=== Section Start ===

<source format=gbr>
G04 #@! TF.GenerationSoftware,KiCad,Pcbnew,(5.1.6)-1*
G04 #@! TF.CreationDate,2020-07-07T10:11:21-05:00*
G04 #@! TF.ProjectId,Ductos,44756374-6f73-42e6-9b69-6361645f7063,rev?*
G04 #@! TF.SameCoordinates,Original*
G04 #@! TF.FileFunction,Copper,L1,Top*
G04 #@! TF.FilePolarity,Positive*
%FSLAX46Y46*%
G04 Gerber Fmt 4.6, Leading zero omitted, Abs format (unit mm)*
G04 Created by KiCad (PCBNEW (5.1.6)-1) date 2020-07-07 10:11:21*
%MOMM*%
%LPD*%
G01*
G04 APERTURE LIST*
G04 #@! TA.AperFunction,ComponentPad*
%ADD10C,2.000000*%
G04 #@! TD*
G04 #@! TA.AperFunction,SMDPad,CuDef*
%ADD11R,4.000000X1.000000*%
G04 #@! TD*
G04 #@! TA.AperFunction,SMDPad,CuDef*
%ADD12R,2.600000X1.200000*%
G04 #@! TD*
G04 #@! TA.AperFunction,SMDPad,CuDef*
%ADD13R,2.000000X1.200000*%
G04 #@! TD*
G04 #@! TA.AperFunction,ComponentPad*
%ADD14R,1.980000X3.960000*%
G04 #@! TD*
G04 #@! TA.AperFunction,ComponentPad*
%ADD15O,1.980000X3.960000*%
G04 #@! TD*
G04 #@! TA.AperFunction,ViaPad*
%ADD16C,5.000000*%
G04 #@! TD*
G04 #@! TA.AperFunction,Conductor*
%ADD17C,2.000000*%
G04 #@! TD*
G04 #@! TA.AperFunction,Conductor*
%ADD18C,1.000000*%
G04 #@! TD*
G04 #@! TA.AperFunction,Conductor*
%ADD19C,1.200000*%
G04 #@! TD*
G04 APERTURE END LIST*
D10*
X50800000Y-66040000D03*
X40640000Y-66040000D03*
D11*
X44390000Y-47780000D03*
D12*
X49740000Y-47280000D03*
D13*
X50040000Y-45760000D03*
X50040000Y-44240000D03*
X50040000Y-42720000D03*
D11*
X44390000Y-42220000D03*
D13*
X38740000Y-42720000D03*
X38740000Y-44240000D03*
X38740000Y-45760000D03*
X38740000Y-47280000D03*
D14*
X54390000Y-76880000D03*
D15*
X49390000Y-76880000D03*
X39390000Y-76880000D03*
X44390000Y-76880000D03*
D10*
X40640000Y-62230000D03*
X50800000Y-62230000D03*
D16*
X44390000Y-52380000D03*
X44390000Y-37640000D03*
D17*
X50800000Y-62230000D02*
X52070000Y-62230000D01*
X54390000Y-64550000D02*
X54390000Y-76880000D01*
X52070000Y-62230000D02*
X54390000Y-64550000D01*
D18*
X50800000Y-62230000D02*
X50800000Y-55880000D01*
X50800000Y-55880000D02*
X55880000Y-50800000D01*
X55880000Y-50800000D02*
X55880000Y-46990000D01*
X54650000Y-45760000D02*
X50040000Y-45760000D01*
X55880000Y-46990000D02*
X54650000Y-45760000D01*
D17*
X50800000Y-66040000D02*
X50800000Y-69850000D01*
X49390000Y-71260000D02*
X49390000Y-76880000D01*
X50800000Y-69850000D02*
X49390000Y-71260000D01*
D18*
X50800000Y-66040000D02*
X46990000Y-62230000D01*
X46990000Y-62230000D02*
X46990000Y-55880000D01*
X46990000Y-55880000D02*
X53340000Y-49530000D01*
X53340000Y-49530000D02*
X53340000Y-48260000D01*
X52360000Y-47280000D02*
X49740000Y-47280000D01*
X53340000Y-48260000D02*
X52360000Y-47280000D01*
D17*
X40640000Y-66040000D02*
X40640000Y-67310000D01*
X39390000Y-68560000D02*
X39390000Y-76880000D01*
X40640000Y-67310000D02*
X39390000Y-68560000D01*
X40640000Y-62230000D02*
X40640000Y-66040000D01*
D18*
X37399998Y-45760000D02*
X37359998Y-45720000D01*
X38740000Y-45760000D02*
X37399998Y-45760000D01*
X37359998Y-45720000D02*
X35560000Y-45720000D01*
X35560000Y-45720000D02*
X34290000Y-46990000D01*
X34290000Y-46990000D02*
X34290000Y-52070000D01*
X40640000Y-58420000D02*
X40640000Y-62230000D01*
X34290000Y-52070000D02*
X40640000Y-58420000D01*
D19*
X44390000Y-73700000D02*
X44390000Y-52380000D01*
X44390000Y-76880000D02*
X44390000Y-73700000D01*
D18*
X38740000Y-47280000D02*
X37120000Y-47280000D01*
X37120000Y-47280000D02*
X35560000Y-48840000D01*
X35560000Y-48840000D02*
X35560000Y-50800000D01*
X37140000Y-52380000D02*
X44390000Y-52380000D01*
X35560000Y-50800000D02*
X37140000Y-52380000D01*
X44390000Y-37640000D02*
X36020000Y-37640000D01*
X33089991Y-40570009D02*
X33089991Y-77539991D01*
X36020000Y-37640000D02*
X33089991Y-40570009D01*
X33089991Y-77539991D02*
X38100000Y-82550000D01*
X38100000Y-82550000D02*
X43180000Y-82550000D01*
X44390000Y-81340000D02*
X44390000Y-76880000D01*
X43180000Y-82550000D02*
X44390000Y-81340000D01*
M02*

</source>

=== Section End ===

What this task involves = An exact repeat of the whole listing above is needed; write it out now.

Exercise result =
<source format=gbr>
G04 #@! TF.GenerationSoftware,KiCad,Pcbnew,(5.1.6)-1*
G04 #@! TF.CreationDate,2020-07-07T10:11:21-05:00*
G04 #@! TF.ProjectId,Ductos,44756374-6f73-42e6-9b69-6361645f7063,rev?*
G04 #@! TF.SameCoordinates,Original*
G04 #@! TF.FileFunction,Copper,L1,Top*
G04 #@! TF.FilePolarity,Positive*
%FSLAX46Y46*%
G04 Gerber Fmt 4.6, Leading zero omitted, Abs format (unit mm)*
G04 Created by KiCad (PCBNEW (5.1.6)-1) date 2020-07-07 10:11:21*
%MOMM*%
%LPD*%
G01*
G04 APERTURE LIST*
G04 #@! TA.AperFunction,ComponentPad*
%ADD10C,2.000000*%
G04 #@! TD*
G04 #@! TA.AperFunction,SMDPad,CuDef*
%ADD11R,4.000000X1.000000*%
G04 #@! TD*
G04 #@! TA.AperFunction,SMDPad,CuDef*
%ADD12R,2.600000X1.200000*%
G04 #@! TD*
G04 #@! TA.AperFunction,SMDPad,CuDef*
%ADD13R,2.000000X1.200000*%
G04 #@! TD*
G04 #@! TA.AperFunction,ComponentPad*
%ADD14R,1.980000X3.960000*%
G04 #@! TD*
G04 #@! TA.AperFunction,ComponentPad*
%ADD15O,1.980000X3.960000*%
G04 #@! TD*
G04 #@! TA.AperFunction,ViaPad*
%ADD16C,5.000000*%
G04 #@! TD*
G04 #@! TA.AperFunction,Conductor*
%ADD17C,2.000000*%
G04 #@! TD*
G04 #@! TA.AperFunction,Conductor*
%ADD18C,1.000000*%
G04 #@! TD*
G04 #@! TA.AperFunction,Conductor*
%ADD19C,1.200000*%
G04 #@! TD*
G04 APERTURE END LIST*
D10*
X50800000Y-66040000D03*
X40640000Y-66040000D03*
D11*
X44390000Y-47780000D03*
D12*
X49740000Y-47280000D03*
D13*
X50040000Y-45760000D03*
X50040000Y-44240000D03*
X50040000Y-42720000D03*
D11*
X44390000Y-42220000D03*
D13*
X38740000Y-42720000D03*
X38740000Y-44240000D03*
X38740000Y-45760000D03*
X38740000Y-47280000D03*
D14*
X54390000Y-76880000D03*
D15*
X49390000Y-76880000D03*
X39390000Y-76880000D03*
X44390000Y-76880000D03*
D10*
X40640000Y-62230000D03*
X50800000Y-62230000D03*
D16*
X44390000Y-52380000D03*
X44390000Y-37640000D03*
D17*
X50800000Y-62230000D02*
X52070000Y-62230000D01*
X54390000Y-64550000D02*
X54390000Y-76880000D01*
X52070000Y-62230000D02*
X54390000Y-64550000D01*
D18*
X50800000Y-62230000D02*
X50800000Y-55880000D01*
X50800000Y-55880000D02*
X55880000Y-50800000D01*
X55880000Y-50800000D02*
X55880000Y-46990000D01*
X54650000Y-45760000D02*
X50040000Y-45760000D01*
X55880000Y-46990000D02*
X54650000Y-45760000D01*
D17*
X50800000Y-66040000D02*
X50800000Y-69850000D01*
X49390000Y-71260000D02*
X49390000Y-76880000D01*
X50800000Y-69850000D02*
X49390000Y-71260000D01*
D18*
X50800000Y-66040000D02*
X46990000Y-62230000D01*
X46990000Y-62230000D02*
X46990000Y-55880000D01*
X46990000Y-55880000D02*
X53340000Y-49530000D01*
X53340000Y-49530000D02*
X53340000Y-48260000D01*
X52360000Y-47280000D02*
X49740000Y-47280000D01*
X53340000Y-48260000D02*
X52360000Y-47280000D01*
D17*
X40640000Y-66040000D02*
X40640000Y-67310000D01*
X39390000Y-68560000D02*
X39390000Y-76880000D01*
X40640000Y-67310000D02*
X39390000Y-68560000D01*
X40640000Y-62230000D02*
X40640000Y-66040000D01*
D18*
X37399998Y-45760000D02*
X37359998Y-45720000D01*
X38740000Y-45760000D02*
X37399998Y-45760000D01*
X37359998Y-45720000D02*
X35560000Y-45720000D01*
X35560000Y-45720000D02*
X34290000Y-46990000D01*
X34290000Y-46990000D02*
X34290000Y-52070000D01*
X40640000Y-58420000D02*
X40640000Y-62230000D01*
X34290000Y-52070000D02*
X40640000Y-58420000D01*
D19*
X44390000Y-73700000D02*
X44390000Y-52380000D01*
X44390000Y-76880000D02*
X44390000Y-73700000D01*
D18*
X38740000Y-47280000D02*
X37120000Y-47280000D01*
X37120000Y-47280000D02*
X35560000Y-48840000D01*
X35560000Y-48840000D02*
X35560000Y-50800000D01*
X37140000Y-52380000D02*
X44390000Y-52380000D01*
X35560000Y-50800000D02*
X37140000Y-52380000D01*
X44390000Y-37640000D02*
X36020000Y-37640000D01*
X33089991Y-40570009D02*
X33089991Y-77539991D01*
X36020000Y-37640000D02*
X33089991Y-40570009D01*
X33089991Y-77539991D02*
X38100000Y-82550000D01*
X38100000Y-82550000D02*
X43180000Y-82550000D01*
X44390000Y-81340000D02*
X44390000Y-76880000D01*
X43180000Y-82550000D02*
X44390000Y-81340000D01*
M02*

</source>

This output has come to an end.